## 課題一覧:
1. 大日如来像についての本文を読み、次の問いに答えなさい。
(a) 法界寺の本尊だったと推定されている像の高さは何cmか。
(b) 像が内蔵する心月輪は何で作られており、その直径は何cmか。
(c) 像の詳細を鑑定したのは誰か。
2. 大日如来像についての本文の最後の一文に続けて、その先を書きなさい。

## 本文:
*****
高さ66.1cmの檜造りで、義兼の菩提寺である法界寺 (廃寺) の本尊だったと推定されている。
 
神仏判然令(1868年発布)に伴う廃仏毀釈の影響を受けて樺崎寺が廃寺になった明治初期の混乱と共に流出し、百数十年を経て北関東の美術商から購入した現所有者が出品した。
 
  画像の右: 光得寺所有(現在は東京国立博物館収蔵)の大日如来像。足利義兼が厨子に納めて背負い諸国を巡礼した
と伝わっている。高さは左の像の概ね半分の31.3cm、細部に至るまで同じ形状である。
 
二つの仏像は元々は鑁阿寺境内の奥の院(赤御堂)にあり、法界寺建立に伴って遷された。明治維新の廃寺の際に廃寺に光得寺に遷された経緯がある。厨子に納まった本来の姿と、光得寺五輪塔群(現在は新設した建物に収蔵)の古い画像も参考に。

大日如来のCTスキャン 胎内の心月輪模型 画像の左: CTスキャンした大日如来像の内部。
 
画像の右: 像が内蔵する五輪塔(高さ14cm)と心月輪(直径2cmの水晶玉)の模型。
 
この大日如来像が運慶の作であるとする文献資料は皆無だったが、内部のX線検査によって光得寺の像を含む他の運慶作品との共通点が明らかになった。五輪塔の形の木柱が納められていること、特に心月輪として納めてある水晶玉は光得寺に伝わる大日如来像と全く同じ様式のものだった。
 
樺崎寺 が廃寺となったため厨子に入った小さな一体は光得寺に祀られたが、本尊だった大きな一体の方は行方不明に。荒廃による盗難か或いは換金目的で転売されたかは不明だが、近年になって手に入れた骨董品業者は価値を見抜けず、かなり安い値段で所有者(オークション出品者)が入手したらしい。間もなく東京国立博物館に持ち込んで鑑定を依頼し、仏像研究の権威である清泉女子大の山本勉教授が詳細を鑑定、ほぼ運慶の作品に間違いないとの結論を得て東京国立博物館で一般公開され脚光を浴びた。
*****
## 提示情報:
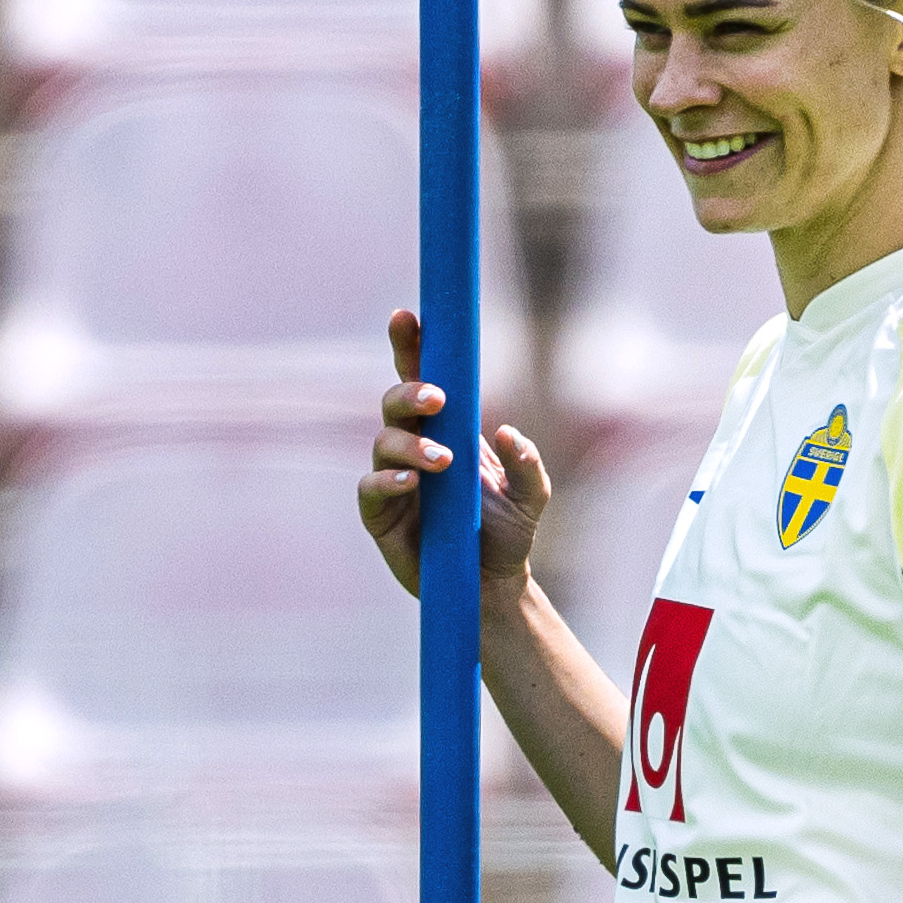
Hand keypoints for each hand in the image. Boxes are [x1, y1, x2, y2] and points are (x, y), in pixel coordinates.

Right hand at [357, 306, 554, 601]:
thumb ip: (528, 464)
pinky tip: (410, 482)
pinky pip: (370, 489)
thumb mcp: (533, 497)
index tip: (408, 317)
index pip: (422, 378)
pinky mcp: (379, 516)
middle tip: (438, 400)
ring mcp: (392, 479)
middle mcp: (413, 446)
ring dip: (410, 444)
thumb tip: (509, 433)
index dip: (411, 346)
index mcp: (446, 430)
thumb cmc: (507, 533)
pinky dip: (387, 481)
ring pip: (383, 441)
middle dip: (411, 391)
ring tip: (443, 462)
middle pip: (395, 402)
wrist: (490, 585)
*****
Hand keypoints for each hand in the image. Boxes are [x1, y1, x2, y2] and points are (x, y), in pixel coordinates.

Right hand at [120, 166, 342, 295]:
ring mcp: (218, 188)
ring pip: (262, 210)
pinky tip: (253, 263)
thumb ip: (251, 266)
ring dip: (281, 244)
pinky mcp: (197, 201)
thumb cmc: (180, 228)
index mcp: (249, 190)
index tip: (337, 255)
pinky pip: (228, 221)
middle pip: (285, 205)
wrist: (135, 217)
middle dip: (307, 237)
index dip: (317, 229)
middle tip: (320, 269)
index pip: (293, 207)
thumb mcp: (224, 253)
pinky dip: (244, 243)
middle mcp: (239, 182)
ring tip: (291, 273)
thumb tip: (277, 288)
*****
## 解答一覧:
1.
(a) 66.1cm
(b) 水晶玉で、直径は2cm
(c) 清泉女子大の山本勉教授

2.
 
 ※樺崎寺: 正式名は創建当初の法界寺とすべきだと思うが、行政は後世の通称である樺崎寺を採用した。噂では某宗教団体の強い
ゴリ押しがあったらしい。鑁阿や法界は密教の教義に基づく言葉で、高野山や鑁阿寺の古文書にも「上御堂を鑁阿寺、下御堂を法界寺」と記されている。狂信者は歴史まで歪める、だね。
 
さて、鑑定が終った大日如来坐像について、文化庁による買取りの申し出や足利市での署名運動もあったが金額が折り合わず、結局はクリスティーズのオークションに出品され14億円もの膨大な代価となった。本来は信仰の対象である仏像が金銭欲の対象として扱われ、更に極論すれば信仰心の欠片もない投機の対象として扱われるのは何とも悲しいが、海外に流出しなかった事を以って良しとすべきなのかも知れない。
 
義兼の墓は樺崎八幡宮に近い光得寺に移設された19基の五輪塔の中にあるとされるが、2010年現在は劣化を補修するため市教育委員会の管理下にあり、公開されていない。数年のうちに光得寺に覆屋を造って元の位置に戻すとの話だが2012年10月現在で進展は見られず、補修が始まってから5年以上が過ぎている。いったい何をしてるんだろうね、まさか売り払った訳でもないだろうに(2016年、やっと完成)。法界寺跡の発掘に関する詳細は こちら (市教育委員会)で。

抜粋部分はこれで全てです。